A fierce critic of unilateralism not only decided to go-it-alone, but he violated Pakistan’s sovereignty in doing so. One whose administration investigates the CIA for such interrogation techniques as face-slapping, the lapel-grasping “attention grab,” and the use of bugs and creepy crawlies actually authorized the assassination of an unarmed man. A president so eager to scale down the war on terrorism that he avoids the phrase expanded it into another venue.
Like Glen Campbell, Barack Obama made a load of compromising on the road to darkening bin Laden’s horizons. The American people should be grateful rather than resentful. Stubborn adherence to unworkable principles is better suited to theorists than men of action.
The president’s past words do not make his bold action wrong. They merely make him a hypocrite.
He hopefully is a happy hypocrite. Bin Laden had orchestrated murder from Manhattan skyscrapers to a Bali nightclub to the London Underground. The al Qaeda founder reportedly had the president himself on his hit list. In the Wild West that is the war on terrorism, it is kill or be killed.

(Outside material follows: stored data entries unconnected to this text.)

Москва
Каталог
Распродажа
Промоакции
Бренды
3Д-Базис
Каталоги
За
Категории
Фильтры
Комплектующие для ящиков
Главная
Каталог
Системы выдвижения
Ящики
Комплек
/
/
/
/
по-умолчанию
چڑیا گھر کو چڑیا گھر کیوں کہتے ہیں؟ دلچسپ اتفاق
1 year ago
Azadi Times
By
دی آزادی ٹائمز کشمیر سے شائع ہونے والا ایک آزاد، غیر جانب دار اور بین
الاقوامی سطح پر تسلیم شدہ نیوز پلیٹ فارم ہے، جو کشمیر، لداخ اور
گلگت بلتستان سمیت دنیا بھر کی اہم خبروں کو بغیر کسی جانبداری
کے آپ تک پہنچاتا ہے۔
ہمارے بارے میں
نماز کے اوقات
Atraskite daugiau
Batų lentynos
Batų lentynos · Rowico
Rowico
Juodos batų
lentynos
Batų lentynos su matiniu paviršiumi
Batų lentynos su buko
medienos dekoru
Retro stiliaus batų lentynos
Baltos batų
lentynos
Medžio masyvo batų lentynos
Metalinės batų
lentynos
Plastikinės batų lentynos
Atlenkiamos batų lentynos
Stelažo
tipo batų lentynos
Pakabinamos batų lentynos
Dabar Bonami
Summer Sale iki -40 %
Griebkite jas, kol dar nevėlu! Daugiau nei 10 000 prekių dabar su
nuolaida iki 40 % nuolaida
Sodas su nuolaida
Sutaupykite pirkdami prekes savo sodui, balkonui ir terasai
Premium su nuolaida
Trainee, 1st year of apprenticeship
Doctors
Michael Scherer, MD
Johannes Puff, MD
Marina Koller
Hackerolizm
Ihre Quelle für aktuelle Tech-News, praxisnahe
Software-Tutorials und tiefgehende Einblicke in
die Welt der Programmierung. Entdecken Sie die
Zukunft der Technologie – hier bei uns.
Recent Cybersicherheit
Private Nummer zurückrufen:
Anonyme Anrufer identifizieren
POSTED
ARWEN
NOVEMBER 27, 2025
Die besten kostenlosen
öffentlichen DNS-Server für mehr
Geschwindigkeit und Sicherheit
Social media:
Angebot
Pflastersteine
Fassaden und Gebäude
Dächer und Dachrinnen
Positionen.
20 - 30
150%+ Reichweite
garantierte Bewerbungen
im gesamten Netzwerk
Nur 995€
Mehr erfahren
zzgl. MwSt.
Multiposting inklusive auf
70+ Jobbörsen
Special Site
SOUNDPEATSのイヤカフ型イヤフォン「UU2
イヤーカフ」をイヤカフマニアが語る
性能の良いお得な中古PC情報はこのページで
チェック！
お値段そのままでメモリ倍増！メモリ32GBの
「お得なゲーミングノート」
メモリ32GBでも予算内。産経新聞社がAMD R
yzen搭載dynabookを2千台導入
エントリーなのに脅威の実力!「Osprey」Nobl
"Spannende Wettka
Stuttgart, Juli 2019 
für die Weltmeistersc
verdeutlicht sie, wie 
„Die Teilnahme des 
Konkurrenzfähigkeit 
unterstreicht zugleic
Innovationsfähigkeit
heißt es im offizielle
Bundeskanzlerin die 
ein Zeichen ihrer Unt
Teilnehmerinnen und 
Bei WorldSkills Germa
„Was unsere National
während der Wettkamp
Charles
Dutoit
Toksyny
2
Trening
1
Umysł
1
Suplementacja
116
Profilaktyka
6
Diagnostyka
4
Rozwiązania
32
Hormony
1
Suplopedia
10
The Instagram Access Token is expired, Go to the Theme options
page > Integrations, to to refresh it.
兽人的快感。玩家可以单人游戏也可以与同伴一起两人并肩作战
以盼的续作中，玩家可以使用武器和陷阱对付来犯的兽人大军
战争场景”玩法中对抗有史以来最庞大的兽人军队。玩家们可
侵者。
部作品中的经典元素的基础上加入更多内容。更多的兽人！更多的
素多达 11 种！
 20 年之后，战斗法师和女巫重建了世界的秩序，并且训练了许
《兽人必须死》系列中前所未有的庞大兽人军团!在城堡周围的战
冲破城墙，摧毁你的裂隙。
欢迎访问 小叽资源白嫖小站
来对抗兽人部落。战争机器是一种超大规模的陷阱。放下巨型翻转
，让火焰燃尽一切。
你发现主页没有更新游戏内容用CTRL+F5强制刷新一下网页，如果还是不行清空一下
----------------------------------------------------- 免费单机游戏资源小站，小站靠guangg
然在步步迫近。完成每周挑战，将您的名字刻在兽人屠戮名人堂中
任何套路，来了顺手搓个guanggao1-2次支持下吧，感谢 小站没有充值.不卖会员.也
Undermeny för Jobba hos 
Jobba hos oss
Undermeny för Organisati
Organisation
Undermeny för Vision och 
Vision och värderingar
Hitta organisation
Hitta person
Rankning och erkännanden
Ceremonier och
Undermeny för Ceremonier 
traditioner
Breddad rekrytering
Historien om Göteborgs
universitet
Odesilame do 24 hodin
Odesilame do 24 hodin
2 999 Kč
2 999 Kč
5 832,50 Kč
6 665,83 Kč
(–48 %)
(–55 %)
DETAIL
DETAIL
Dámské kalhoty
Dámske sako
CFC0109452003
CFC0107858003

Obama deserves our high fives. Another man deserves his apology.
George W. Bush was often described as embracing “cowboy diplomacy,” a good-guys-versus-bad-guys, my-way-or-the-highway, shoot-first-and-ask questions later foreign policy. This perhaps better described the caricature than the character of it. After all, the last president waited a month after 9/11 before striking Afghanistan, organized a coalition of several dozen nations before invading Iraq, and sought Congressional and United Nations approval before undertaking both actions.
He hailed from Texas. He owned a ranch. He sometimes donned if not a ten-gallon hat then at least a two-gallon hat. But he wasn’t a cowboy, at least not in the sense imagined by his antagonists.
President Obama, on the other hand, is a cowboy, albeit a Rhinestone Cowboy. The world gets distracted by the glimmering talk of multilateralism, ending “torture,” and ushering in the era when “our planet began to heal.” But underneath the rhinestone rhetoric is a wide-brimmed Marshall Dillon hat, indicating the willingness to, when necessary, ditch the posse and ride alone, differentiate between black hats and white hats, and draw first and save the hangman his rope.
It would have been nice had the president, a la spaghetti-western Clint Eastwood, kept his mouth shut long enough to more effectively act on the intelligence gathered in the raid. But we are talking about a Rhinestone Cowboy here. The bling is as important as the bang.
The Rhinestone Cowboy wins a Nobel Peace Prize (that’s rhinestone) while escalating one war and overseeing another (that’s cowboy). The Rhinestone Cowboy takes the nation to a third war in Libya after consulting France (that’s rhinestone) but not Congress (that’s cowboy). The Rhinestone Cowboy denigrates “enhanced-interrogation techniques” and the Guantanamo Bay detention center (that’s rhinestone) but uses information gleaned from the methods and prison he vilifies to track down bin Laden (that’s cowboy).
The rhinestone isn’t uniformly bad and the cowboy isn’t unequivocally good. The former stems from the president’s love of the smart set’s adulation. The latter derives from his belief that there are no limitations on his power. This combination worked out well in Operation Neptune Spear. It’s still a dangerous formula.
So how did the critic of cowboy diplomacy become a cowboy of sorts?
Presidents learn that “hustle is the name of the game and nice guys get washed away like the snow and the rain.” It’s better publicity to go after al Qaeda’s leader than CIA underlings. Like a Rhinestone Cowboy, Barack Obama resolved: “I’m gonna be where the lights are shining on me.”